Task directions:
Copy every text line of the items below word for word. Leave the pictures out of your answer.

Information supplied:
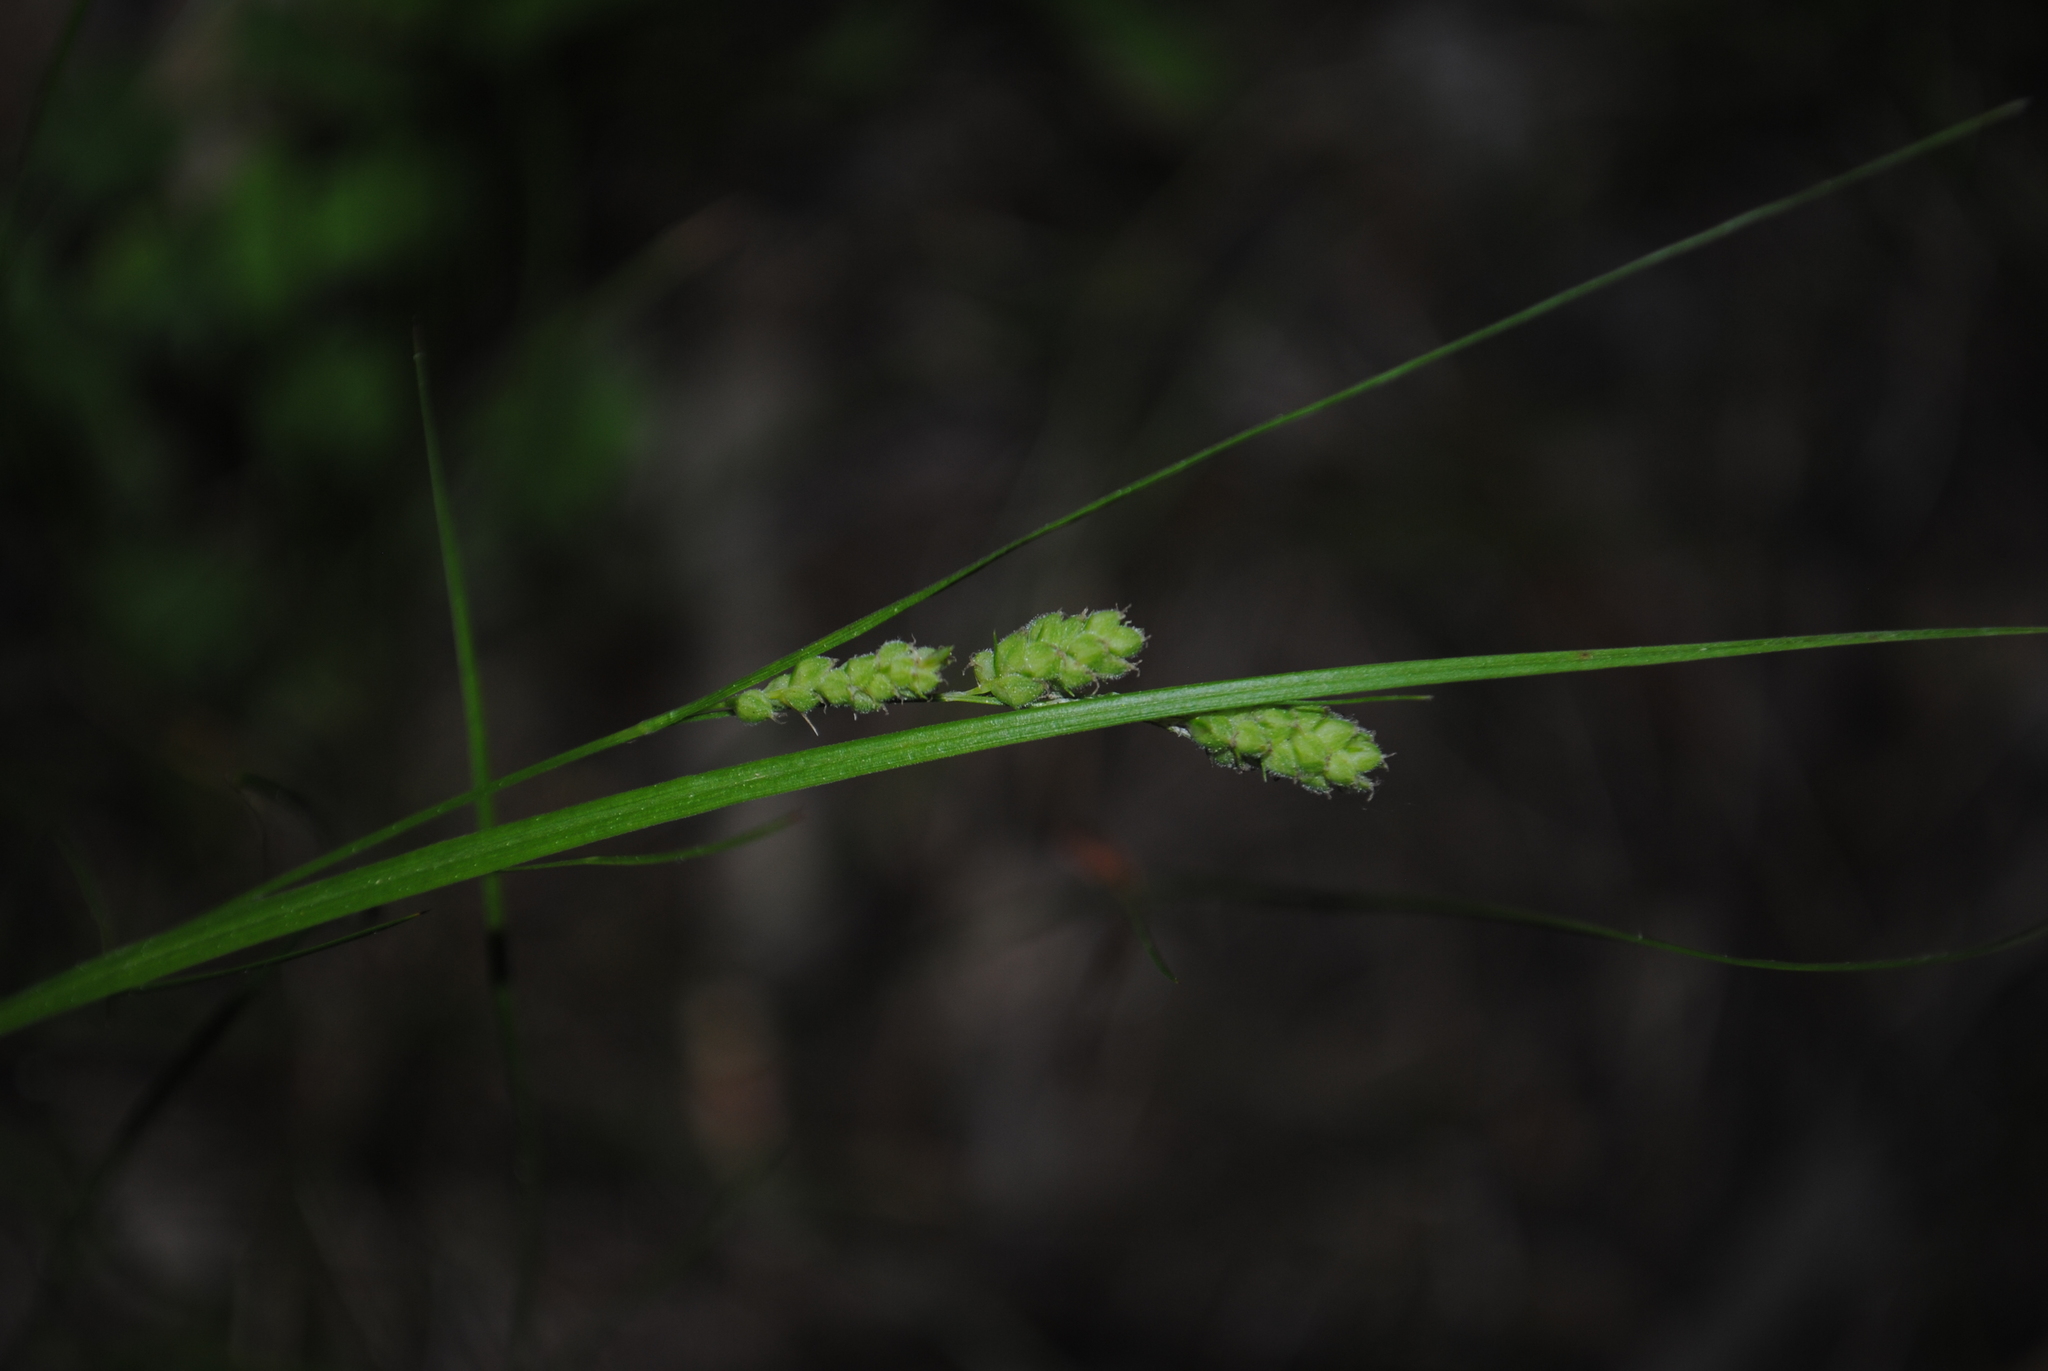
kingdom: Plantae
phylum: Tracheophyta
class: Liliopsida
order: Poales
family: Cyperaceae
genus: Carex
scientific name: Carex swanii
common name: Downy green sedge
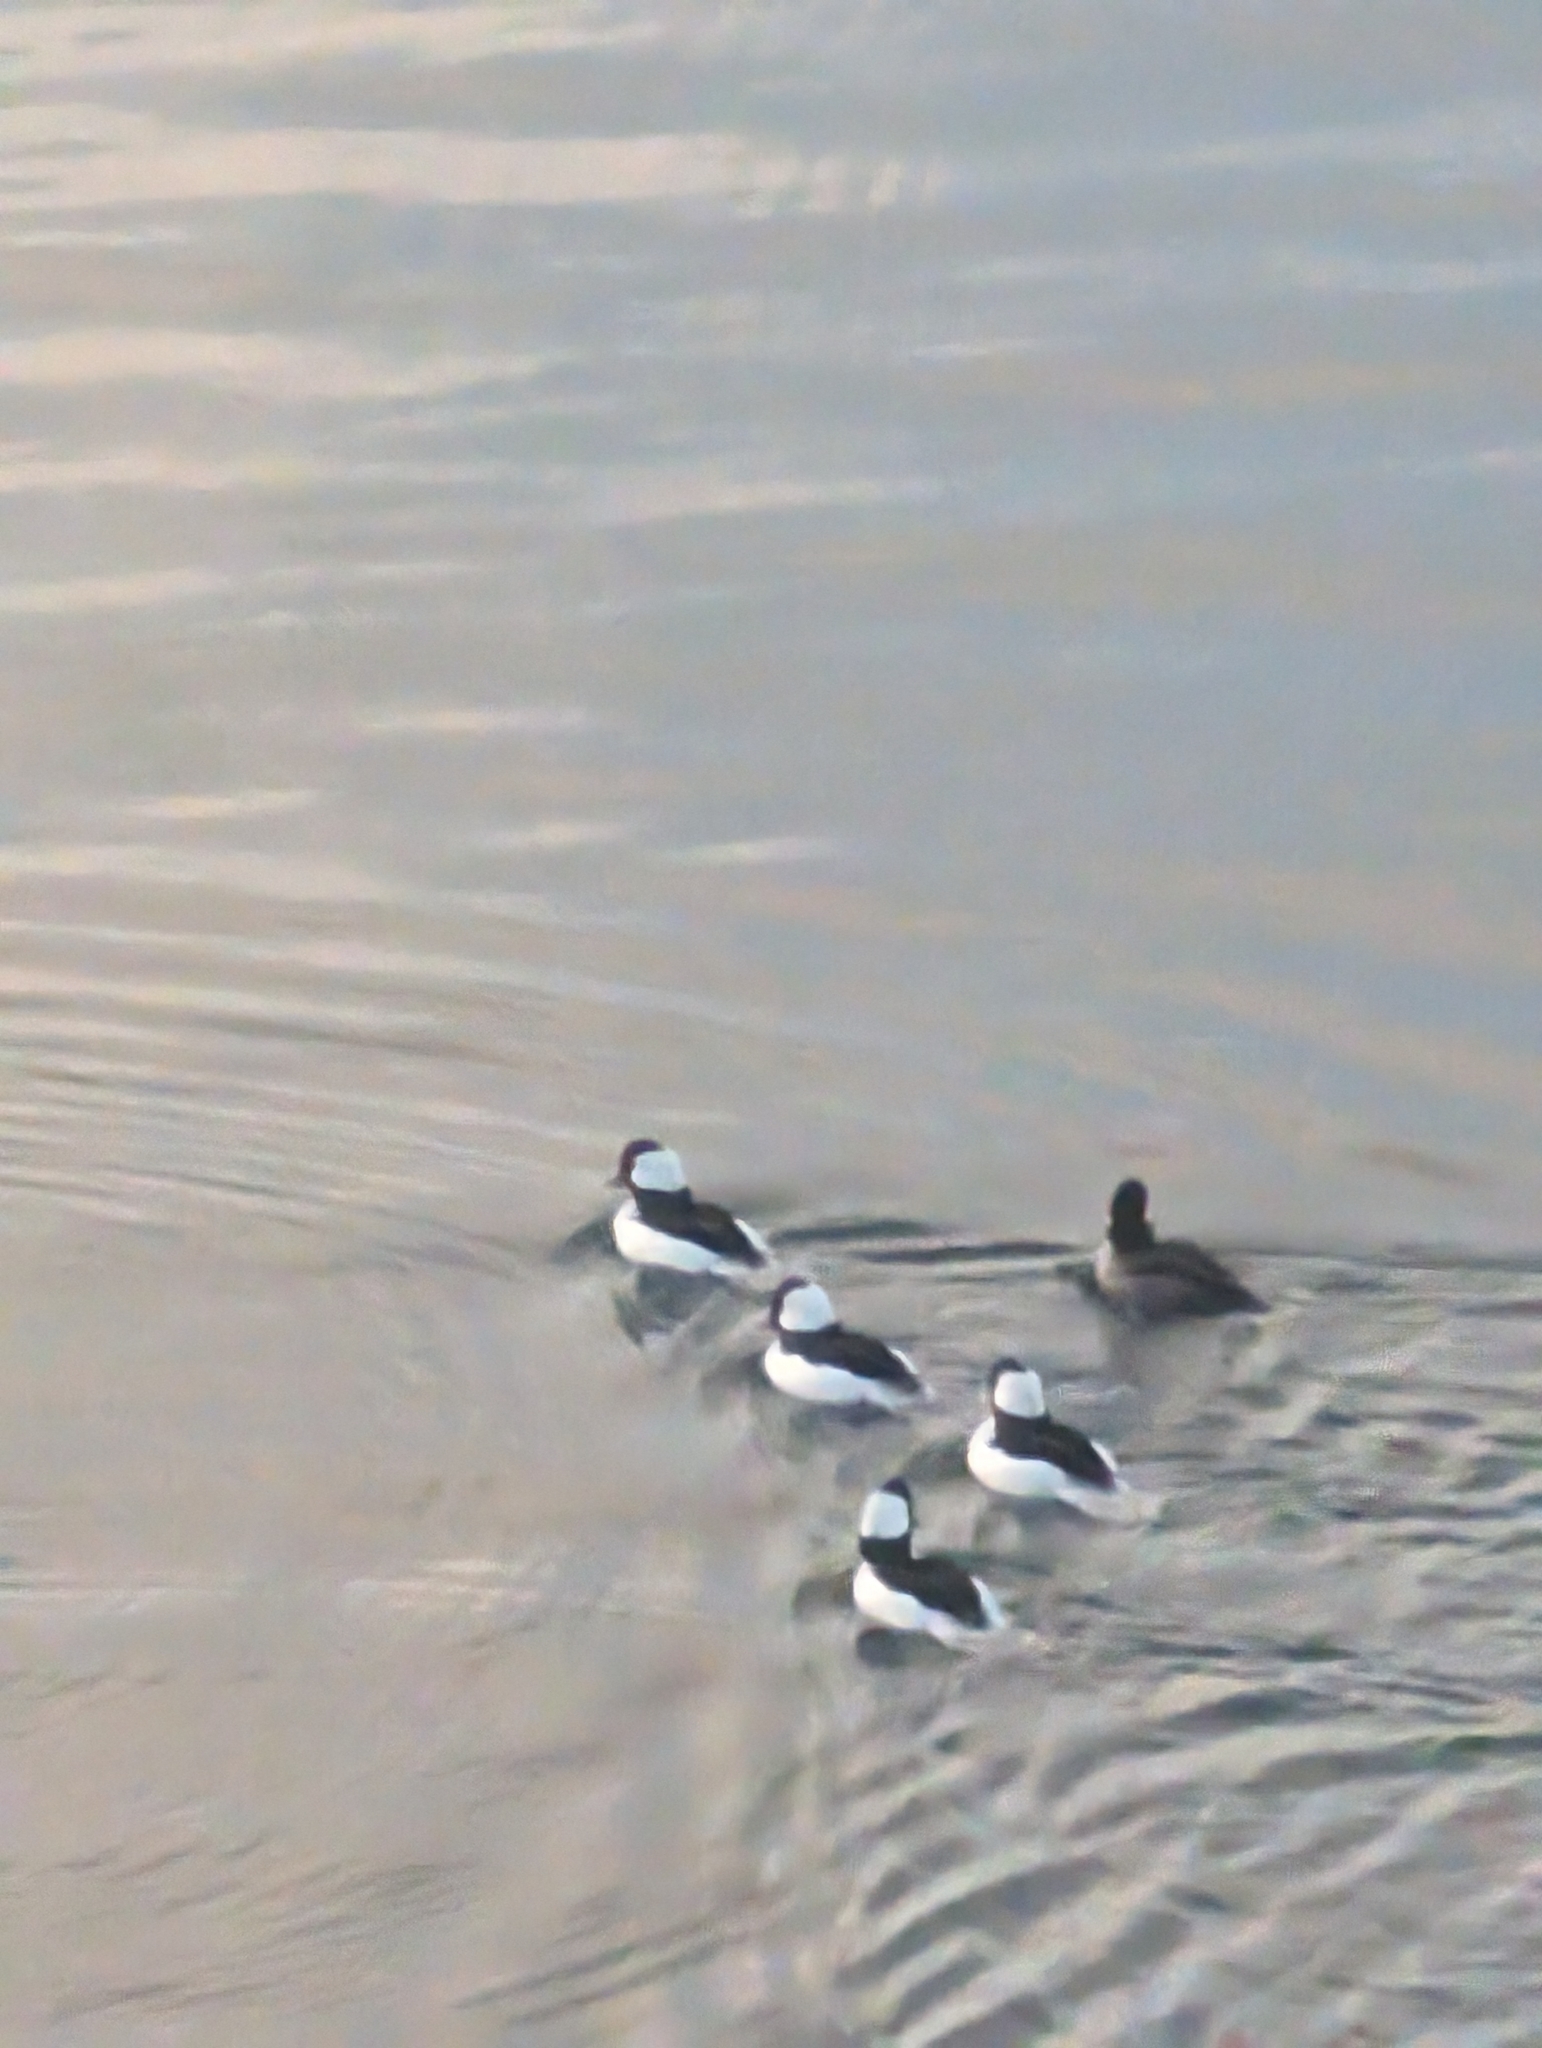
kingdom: Animalia
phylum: Chordata
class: Aves
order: Anseriformes
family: Anatidae
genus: Bucephala
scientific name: Bucephala albeola
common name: Bufflehead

Correct output:
kingdom: Plantae
phylum: Tracheophyta
class: Liliopsida
order: Poales
family: Cyperaceae
genus: Carex
scientific name: Carex swanii
common name: Downy green sedge
kingdom: Animalia
phylum: Chordata
class: Aves
order: Anseriformes
family: Anatidae
genus: Bucephala
scientific name: Bucephala albeola
common name: Bufflehead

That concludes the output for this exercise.